Digital social media has revolutionized the way we interact with our world.
It was through Facebook that I discovered that I had classmates living just a few miles away.
Classmates whom I had not seen since graduation decades ago.
There have been numerous gains without a doubt. Ex-flames meet again (hopefully more mature and with lessons learned) to renew a relationship. Former colleagues gather to catch up, or just to share stories and reminisce on past times. Relatives reappear in our lives, fostering get-together events and epic annual family reunions, where everyone proudly wears the same kind of t-shirt with the same printed surname, you know what I mean.
Like almost everything in life, digital connections have their good points and not-so-healthy points, to say the least.
It seems that in our now-habitual way to connect digitally, we forget to connect “face-to-face” “one-on-one”, as we would like to call it. The sad thing is that, sometimes, the constant interaction through social media may seriously interfere with another type of digital contact.
My grandmothers, if they were alive, would be horrified if I told them that I have daily digital contact with thousands of people. And that the more likes, the better.
For them, the word “digital” would have only one connotation. Therefore, they would think that thousands of fingers touch me on a daily basis and that I am in some way happy to favor such a “groping.”
This is because, for pre-social media generations, “digital” refers to the fingers in your hands.
Digits used not to caress your computer keyboard or the screen on your phone, but to have the kind of contact that involves the exchanging of touch with another living human being.
Through my studies, and my work with couples for over 26 years, I have become (as it usually happens when you do something that you are passionate about) a kind of expert on connection, of intimacy, of commitment, of attraction, of companionship and isolation. I bear witness to the challenges of marriage.
I acknowledge that, over the years, I have seen a shift in the kind of behaviors that prevent couples from connecting freely and openly. First, it was watching TV, working late, or attending to the children.
------------------------
■ Using the information
A) In the passage on digital connection, why would the writer's grandmothers picture thousands of fingers touching the writer every day?
B) According to the passage on digital connection, how long has the writer worked with couples?
C) Proceed with the passage on digital connection, picking up right after its final sentence.
------------------------
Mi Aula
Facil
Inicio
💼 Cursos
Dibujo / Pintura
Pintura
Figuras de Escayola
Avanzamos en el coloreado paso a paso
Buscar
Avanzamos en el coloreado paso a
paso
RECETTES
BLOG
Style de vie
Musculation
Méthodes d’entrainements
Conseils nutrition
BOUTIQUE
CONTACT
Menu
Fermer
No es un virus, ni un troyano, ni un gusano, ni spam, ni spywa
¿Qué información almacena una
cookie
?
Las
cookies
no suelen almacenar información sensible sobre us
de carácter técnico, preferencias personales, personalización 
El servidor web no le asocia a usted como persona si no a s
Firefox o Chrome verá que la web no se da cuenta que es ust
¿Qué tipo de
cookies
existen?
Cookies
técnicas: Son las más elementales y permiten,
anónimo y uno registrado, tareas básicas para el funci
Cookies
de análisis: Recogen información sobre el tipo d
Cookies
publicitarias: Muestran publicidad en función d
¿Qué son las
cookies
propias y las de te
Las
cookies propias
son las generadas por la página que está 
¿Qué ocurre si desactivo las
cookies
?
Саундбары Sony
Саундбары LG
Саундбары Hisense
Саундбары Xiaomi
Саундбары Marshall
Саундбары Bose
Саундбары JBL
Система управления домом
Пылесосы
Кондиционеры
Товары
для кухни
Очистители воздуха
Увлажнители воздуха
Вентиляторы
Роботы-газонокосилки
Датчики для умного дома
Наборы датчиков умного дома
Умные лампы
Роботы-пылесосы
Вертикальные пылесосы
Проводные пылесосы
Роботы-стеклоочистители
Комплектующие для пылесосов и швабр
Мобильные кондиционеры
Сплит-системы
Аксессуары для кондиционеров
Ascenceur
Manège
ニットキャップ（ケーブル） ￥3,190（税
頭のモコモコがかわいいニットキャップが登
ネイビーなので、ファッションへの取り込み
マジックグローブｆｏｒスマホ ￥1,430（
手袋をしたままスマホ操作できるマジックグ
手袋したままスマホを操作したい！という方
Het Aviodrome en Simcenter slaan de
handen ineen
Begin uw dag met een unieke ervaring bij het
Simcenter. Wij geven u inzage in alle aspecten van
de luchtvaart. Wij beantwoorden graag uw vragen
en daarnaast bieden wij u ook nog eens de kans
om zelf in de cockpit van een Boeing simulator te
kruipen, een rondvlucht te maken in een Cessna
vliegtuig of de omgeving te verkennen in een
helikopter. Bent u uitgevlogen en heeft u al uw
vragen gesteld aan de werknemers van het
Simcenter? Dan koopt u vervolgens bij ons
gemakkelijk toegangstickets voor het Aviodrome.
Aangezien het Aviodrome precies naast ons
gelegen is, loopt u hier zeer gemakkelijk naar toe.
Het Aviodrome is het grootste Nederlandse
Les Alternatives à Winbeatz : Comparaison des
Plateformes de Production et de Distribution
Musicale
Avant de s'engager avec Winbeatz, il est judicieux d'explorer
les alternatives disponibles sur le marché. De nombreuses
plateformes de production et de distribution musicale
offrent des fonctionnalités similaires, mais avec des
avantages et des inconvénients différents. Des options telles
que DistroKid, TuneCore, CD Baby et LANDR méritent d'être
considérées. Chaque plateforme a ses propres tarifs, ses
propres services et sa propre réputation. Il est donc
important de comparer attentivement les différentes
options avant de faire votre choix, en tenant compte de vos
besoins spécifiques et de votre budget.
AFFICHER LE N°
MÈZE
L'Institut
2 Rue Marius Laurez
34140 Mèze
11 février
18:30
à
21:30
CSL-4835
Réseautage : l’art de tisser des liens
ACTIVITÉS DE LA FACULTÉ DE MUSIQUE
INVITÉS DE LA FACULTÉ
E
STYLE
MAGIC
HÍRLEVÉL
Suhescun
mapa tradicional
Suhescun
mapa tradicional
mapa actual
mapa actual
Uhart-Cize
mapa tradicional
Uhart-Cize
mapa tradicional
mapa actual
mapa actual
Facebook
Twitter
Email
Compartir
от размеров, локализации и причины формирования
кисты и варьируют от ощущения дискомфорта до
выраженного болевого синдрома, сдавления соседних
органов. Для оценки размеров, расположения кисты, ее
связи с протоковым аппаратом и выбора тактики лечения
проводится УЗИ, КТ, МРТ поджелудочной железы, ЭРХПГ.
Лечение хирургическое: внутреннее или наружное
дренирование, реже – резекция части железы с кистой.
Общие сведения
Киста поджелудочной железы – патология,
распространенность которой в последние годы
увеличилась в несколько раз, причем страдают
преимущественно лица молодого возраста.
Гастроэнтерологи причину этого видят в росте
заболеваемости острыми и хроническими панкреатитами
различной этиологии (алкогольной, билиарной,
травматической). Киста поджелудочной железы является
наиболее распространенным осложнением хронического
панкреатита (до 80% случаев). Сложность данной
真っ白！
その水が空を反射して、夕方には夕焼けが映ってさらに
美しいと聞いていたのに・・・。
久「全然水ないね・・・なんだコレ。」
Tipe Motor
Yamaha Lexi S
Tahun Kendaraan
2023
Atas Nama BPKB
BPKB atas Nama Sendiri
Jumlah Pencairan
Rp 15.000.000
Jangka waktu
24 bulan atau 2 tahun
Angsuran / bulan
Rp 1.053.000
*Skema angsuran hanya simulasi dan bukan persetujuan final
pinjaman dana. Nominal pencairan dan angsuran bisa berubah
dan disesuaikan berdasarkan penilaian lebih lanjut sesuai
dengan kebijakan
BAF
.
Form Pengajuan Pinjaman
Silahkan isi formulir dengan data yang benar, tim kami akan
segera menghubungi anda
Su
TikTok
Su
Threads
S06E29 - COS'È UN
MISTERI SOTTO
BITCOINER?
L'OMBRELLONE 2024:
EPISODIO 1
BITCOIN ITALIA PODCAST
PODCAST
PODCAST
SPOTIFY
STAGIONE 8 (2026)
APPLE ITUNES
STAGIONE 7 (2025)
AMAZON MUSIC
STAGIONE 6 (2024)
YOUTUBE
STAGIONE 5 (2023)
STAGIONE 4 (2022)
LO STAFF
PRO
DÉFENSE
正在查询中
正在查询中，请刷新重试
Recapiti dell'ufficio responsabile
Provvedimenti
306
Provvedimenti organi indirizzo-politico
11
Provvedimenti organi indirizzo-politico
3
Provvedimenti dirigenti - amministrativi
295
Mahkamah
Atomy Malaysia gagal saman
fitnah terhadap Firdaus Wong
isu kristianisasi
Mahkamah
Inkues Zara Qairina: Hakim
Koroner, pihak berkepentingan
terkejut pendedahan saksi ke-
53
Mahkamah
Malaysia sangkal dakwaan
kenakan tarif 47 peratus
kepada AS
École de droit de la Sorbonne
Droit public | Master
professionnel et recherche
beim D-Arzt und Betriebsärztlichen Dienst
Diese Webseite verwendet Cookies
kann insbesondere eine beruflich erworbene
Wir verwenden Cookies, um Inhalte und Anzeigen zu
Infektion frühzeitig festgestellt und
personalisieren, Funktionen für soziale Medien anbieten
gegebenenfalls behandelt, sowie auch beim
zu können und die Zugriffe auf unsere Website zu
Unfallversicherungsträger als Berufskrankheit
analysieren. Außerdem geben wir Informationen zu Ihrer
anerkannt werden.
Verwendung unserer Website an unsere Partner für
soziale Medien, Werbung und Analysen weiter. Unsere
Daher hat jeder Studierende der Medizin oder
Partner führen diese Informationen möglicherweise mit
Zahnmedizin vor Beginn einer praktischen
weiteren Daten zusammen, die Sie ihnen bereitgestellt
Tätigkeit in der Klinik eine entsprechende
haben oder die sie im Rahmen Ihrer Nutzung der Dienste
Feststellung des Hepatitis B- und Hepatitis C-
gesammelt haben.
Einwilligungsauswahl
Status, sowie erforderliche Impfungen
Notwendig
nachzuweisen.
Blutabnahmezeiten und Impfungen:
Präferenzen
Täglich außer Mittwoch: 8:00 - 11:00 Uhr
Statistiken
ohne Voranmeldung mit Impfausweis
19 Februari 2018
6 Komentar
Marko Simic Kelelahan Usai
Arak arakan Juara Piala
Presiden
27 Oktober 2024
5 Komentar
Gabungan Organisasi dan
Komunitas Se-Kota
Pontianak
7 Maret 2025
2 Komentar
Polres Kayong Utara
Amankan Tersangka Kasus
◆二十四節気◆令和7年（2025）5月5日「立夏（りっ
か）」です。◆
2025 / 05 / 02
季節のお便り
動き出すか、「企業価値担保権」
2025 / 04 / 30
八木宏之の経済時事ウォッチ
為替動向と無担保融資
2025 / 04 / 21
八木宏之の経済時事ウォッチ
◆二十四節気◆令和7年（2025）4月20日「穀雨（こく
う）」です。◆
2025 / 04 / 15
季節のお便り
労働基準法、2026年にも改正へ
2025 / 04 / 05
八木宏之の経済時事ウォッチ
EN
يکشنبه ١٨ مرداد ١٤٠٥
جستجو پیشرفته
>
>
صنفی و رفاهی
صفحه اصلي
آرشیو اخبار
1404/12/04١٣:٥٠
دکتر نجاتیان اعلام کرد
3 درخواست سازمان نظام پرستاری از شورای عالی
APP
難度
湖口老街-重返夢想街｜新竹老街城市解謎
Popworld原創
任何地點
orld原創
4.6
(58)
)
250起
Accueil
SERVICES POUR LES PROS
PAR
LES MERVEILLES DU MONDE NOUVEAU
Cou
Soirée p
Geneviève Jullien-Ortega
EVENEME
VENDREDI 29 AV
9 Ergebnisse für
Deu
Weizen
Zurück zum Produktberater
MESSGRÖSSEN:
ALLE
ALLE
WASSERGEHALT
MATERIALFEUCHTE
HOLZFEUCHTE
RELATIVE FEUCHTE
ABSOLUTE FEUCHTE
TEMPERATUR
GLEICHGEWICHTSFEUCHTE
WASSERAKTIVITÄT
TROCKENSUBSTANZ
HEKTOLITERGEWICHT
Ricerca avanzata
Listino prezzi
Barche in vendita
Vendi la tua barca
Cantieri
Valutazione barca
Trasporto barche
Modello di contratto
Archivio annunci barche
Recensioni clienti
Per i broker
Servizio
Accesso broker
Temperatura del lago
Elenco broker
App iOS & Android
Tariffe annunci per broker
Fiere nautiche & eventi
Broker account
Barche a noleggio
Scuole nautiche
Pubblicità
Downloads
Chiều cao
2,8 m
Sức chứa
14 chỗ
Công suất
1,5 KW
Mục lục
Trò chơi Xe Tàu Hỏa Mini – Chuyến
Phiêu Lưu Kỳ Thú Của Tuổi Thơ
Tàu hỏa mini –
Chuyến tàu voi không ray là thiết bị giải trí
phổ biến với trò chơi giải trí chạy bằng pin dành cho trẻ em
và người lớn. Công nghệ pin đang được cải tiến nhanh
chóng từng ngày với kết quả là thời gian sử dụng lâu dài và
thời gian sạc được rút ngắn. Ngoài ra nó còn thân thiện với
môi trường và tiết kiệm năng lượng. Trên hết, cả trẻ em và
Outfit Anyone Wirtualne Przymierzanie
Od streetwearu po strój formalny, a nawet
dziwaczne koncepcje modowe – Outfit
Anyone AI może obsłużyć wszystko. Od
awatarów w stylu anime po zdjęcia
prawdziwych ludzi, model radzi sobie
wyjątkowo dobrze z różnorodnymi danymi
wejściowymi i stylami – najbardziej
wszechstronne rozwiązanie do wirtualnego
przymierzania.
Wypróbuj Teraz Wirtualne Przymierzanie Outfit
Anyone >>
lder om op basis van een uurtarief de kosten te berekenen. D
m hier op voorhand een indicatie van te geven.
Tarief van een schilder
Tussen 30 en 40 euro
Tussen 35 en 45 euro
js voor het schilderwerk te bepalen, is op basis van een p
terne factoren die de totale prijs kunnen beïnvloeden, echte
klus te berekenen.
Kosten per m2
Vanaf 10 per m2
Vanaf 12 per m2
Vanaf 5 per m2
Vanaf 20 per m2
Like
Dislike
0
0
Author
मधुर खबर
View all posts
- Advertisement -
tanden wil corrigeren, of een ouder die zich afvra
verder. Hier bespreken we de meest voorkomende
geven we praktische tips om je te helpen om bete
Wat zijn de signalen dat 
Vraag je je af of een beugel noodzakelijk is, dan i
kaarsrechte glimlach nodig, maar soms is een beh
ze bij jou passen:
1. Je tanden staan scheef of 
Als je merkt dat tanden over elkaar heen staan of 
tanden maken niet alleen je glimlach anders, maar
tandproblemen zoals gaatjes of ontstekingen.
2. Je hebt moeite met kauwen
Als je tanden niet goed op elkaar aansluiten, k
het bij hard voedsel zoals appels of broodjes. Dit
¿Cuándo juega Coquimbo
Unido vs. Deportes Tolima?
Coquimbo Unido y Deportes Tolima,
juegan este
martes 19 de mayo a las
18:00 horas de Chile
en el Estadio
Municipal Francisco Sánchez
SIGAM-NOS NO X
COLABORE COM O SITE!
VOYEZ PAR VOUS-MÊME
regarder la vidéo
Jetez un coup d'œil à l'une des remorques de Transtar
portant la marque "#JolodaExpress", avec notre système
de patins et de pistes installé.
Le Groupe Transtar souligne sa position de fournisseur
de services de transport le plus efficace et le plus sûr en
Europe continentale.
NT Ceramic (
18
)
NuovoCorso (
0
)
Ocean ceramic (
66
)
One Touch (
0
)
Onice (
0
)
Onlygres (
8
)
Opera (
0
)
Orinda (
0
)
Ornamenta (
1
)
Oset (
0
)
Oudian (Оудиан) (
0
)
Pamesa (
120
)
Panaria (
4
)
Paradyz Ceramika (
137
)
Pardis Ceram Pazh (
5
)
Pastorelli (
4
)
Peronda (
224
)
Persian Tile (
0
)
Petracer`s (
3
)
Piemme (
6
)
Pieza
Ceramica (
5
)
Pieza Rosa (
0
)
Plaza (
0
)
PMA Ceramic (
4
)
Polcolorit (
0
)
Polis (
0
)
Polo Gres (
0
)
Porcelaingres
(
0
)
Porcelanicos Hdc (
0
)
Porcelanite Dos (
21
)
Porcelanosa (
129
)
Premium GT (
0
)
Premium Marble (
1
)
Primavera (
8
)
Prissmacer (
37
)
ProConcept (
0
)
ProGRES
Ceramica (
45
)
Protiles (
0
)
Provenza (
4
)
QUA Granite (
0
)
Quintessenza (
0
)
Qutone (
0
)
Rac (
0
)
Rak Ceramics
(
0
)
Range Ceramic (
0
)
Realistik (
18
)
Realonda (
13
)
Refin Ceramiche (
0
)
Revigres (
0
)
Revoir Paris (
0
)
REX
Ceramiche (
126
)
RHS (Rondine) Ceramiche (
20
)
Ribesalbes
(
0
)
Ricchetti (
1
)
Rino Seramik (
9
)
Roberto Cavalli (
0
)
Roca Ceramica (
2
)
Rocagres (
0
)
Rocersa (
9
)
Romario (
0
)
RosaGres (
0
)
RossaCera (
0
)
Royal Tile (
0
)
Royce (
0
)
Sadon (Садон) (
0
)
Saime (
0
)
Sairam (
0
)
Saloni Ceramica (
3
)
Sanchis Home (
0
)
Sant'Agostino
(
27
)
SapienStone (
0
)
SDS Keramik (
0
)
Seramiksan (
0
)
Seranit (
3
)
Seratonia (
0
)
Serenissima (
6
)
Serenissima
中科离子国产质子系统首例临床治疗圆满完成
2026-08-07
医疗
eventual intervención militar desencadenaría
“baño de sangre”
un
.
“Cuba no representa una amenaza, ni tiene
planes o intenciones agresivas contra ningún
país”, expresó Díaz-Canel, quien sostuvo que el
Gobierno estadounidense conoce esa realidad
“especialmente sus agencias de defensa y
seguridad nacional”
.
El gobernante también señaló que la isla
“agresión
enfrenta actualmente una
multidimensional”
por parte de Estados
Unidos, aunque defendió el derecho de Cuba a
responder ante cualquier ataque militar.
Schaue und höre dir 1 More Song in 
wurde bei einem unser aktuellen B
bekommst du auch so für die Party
------------------------
■ Results by task
A) For pre-social media generations, "digital" referred only to the fingers on a person's hands. Daily digital contact with thousands of people would therefore sound to them like being touched by thousands of fingers.

B) Over 26 years.

C)
Today, what stays in the way tends to involve the gadgets that we use to connect to digital social media. This behavior leads to complaints I hear from couples who come to my office.
Complaints such as:
“You spend too much time on Facebook.”
“You post too many pictures on Instagram.”
“We almost do not talk anymore, if I want to know about you, I just have to read your tweets.”
These have become more common than we would care to admit. Criticism and complaints usually generate defensive responses in humans, and these are no exception.
“You are jealous because I have friends and you don’t.”
Or… “This is the only time that I have for myself, I have spent all day working, let me chill.”
Are the usual responses I hear.
What follows is a kind of dance that the creator of the most successful couple’s therapy model to date, University of Ottawa researcher Dr. Sue Johnson, also author of the Hold Me Tight® workshops, calls “Let’s Find The Bad Guy”.
This is a type of defective communication style in which one of the partners criticizes the other, resulting in his/her partner’s denial, followed by a counterattack. Some couples are permanently caught up in this cycle, and though tired of the ‘dance’ steps they follow, they have resigned themselves to continue dancing together “for the children’s sake” although they no longer enjoy being married.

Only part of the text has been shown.